Choux Pastry (Choux au Craquelin)

  • 125g whole milk
  • 125g water
  • 110g unsalted butter, cubed
  • 1 tsp kosher salt
  • 1 tsp Heilala Vanilla Bean Paste
  • 15g sugar
  • 165g all-purpose flour
  • 240g eggs, lightly beaten, plus more if required

For dusting

  • Powdered sugar

Instructions

  1. Prepare Vanilla Bean Pastry Cream: In a large bowl, whisk together sugar and cornstarch. Add egg yolks, Heilala Vanilla Bean Paste, and salt, whisking until smooth. In a medium pot, heat milk until tiny movement appears at edges but do not boil. Temper egg yolks by slowly whisking half of the warm milk into the egg mixture, then combine back into the pot. Cook over medium heat, stirring constantly until thickened. Remove from heat, whisk in butter thoroughly, let stand 5-10 minutes whisking occasionally, strain into container, cover with plastic wrap pressed directly on surface, and refrigerate until completely cold.
  2. Make Craquelin: Using a stand mixer with paddle attachment, beat butter, flour, brown sugar, and vanilla bean paste on medium until combined. Turn mixture onto parchment paper, cover with another sheet, and roll out thinly to 1-2mm thickness. Freeze for 1 hour or until ready to use.
  3. Preheat Oven and Prepare Baking Sheets: Heat oven to 400°F (200°C). Line two baking sheets with parchment paper. Using a 1 ½ inch round cookie cutter, trace circles spaced about 2 inches apart on the back of the parchment, then flip so the drawn side is down.
  4. Prepare Choux Pastry: In a medium pot, combine milk, water, cubed butter, kosher salt, vanilla bean paste, and sugar. Heat over medium until mixture boils and butter melts. Remove from heat, add all flour at once and stir quickly with wooden spoon to form a thick paste. Return to heat and cook, stirring constantly, for 2 minutes to dry out. Transfer to stand mixer bowl with paddle attachment and mix on medium for 1 minute to cool slightly.
  5. Incorporate Eggs: With mixer running on low, gradually add 240g beaten eggs.
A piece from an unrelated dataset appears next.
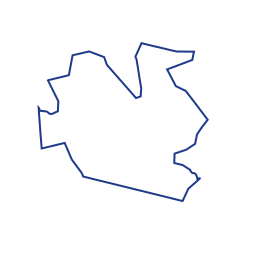 outline of Piracuruca, Piauí, Brazil, rotated 70°
{"feature_id": "56859067B11814342794518", "entity_name": "Piracuruca", "entity_type": "district", "adm_level": 2, "iso_a3": "BRA", "parent_name": "Brazil", "parent_adm1": "Piauí", "projection": "robinson", "projection_center": [-41.675, -3.854], "detail": "fine", "context": "isolated", "style": "outline", "palette": "blue", "viewbox_px": 256, "rotation_deg": 70, "n_neighbors": 0, "source": "geoboundaries", "source_scale": "gbopen_adm2", "svg_char_len": 1296}
<svg xmlns="http://www.w3.org/2000/svg" viewBox="0 0 256 256"><g transform="rotate(70 128 128)"><path d="M55.8,185.8L55.9,186.9L79.1,184.3L88.3,188.2L88.5,191.7L88.8,194.2L88.5,195.4L87.8,196.8L86.4,197.6L85.0,198.5L84.3,199.5L83.6,201.0L82.7,202.7L82.1,204.1L81.4,204.7L80.4,205.1L79.2,204.7L78.4,205.0L85.4,207.1L86.2,207.3L105.6,212.8L117.7,216.1L117.9,214.4L120.4,192.6L138.5,191.6L154.0,187.0L157.4,186.6L158.3,186.7L167.7,172.7L191.2,137.6L215.3,101.7L205.7,92.1L199.8,77.1L199.5,80.2L196.4,79.9L194.4,80.2L193.2,81.1L192.7,82.1L192.3,83.0L191.0,83.5L189.8,84.1L188.8,83.8L181.5,89.3L178.7,93.6L176.7,96.5L168.0,93.0L168.2,85.2L168.3,80.6L165.8,70.3L163.6,69.0L160.4,67.0L158.7,66.0L157.6,65.3L152.4,58.1L147.5,50.3L126.7,56.7L113.0,61.0L106.0,67.7L105.0,68.7L86.3,71.2L86.2,58.6L86.0,44.3L78.8,39.9L78.2,41.6L72.8,56.0L70.3,60.0L62.6,71.6L60.5,74.9L53.5,85.4L52.9,86.3L63.4,96.5L64.3,96.7L66.2,96.5L67.4,96.7L69.6,97.1L87.6,100.6L95.3,102.0L102.6,105.3L102.6,108.7L102.6,110.2L61.5,126.2L57.6,126.2L53.2,126.2L47.2,133.2L42.8,138.3L40.7,155.2L45.3,157.9L58.1,165.5L58.0,166.5L57.9,167.6L57.7,169.8L57.6,170.9L57.4,172.5L57.3,173.4L57.2,174.4L57.1,175.3L56.9,176.6L56.8,177.8L56.6,179.3L56.4,181.1L56.3,182.6L56.2,183.5L55.8,185.8Z" fill="none" stroke="#1e3a8a" stroke-width="2"/></g></svg>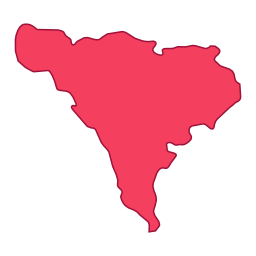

Increase to medium speed and mix for 4 minutes until fully incorporated. Test batter by pulling the beater; it should form a “V” shape that breaks off. If too stiff, add an additional beaten egg slowly, and check again.
  6. Pipe Choux Mounds: Transfer choux batter to large piping bag fitted with a large round tip (e.g., Ateco #805). Pipe mounds onto the prepared baking sheets following traced circles, smoothing any peaks with a wet fingertip.
  7. Add Craquelin Topping: Remove frozen craquelin dough, peel off top parchment, cut out circles using same cutter, and place carefully on top of each piped choux mound, pressing lightly to adhere. Apply craquelin to one tray at a time if baking in batches.
  8. Bake Cream Puffs: Bake at 400°F (200°C) for 15 minutes. Reduce oven temperature to 350°F (180°C) and bake for an additional 15-20 minutes until deeply golden and puffed. Remove from oven and vent each puff by poking a small hole to release steam. Cool completely on wire rack. Repeat baking for second batch as needed.
  9. Prepare Diplomat Cream Filling: In the stand mixer bowl fitted with whisk attachment, beat heavy cream until stiff peaks form. Briefly loosen chilled vanilla pastry cream and weigh out 675g. Fold pastry cream gently into whipped cream until fully combined. Transfer mixture to a piping bag fitted with a Bismarck or round tip.
  10. Fill Cream Puffs: Using a chopstick, poke a hole in the bottom of each cooled puff. Insert piping tip and fill with diplomat cream until the puff feels heavy and full. Wipe any excess cream from edges as needed.
  11. Finish and Serve: Lightly dust filled cream puffs with powdered sugar. Serve within a few hours of filling. Store leftovers in an airtight container in the refrigerator.

Notes

  • Vanilla bean pastry cream can be made up to 2 days in advance and refrigerated.
  • Craquelin dough can be prepared ahead and frozen for convenience.
  • Use room temperature butter for craquelin and pastry cream for best texture and incorporation.
  • The ‘V’ test for choux batter ensures correct consistency for perfect rise.
  • Vent each cream puff after baking to prevent sogginess by allowing steam to escape.
  • Fill cream puffs just before serving for best texture; filled puffs are best eaten the same day.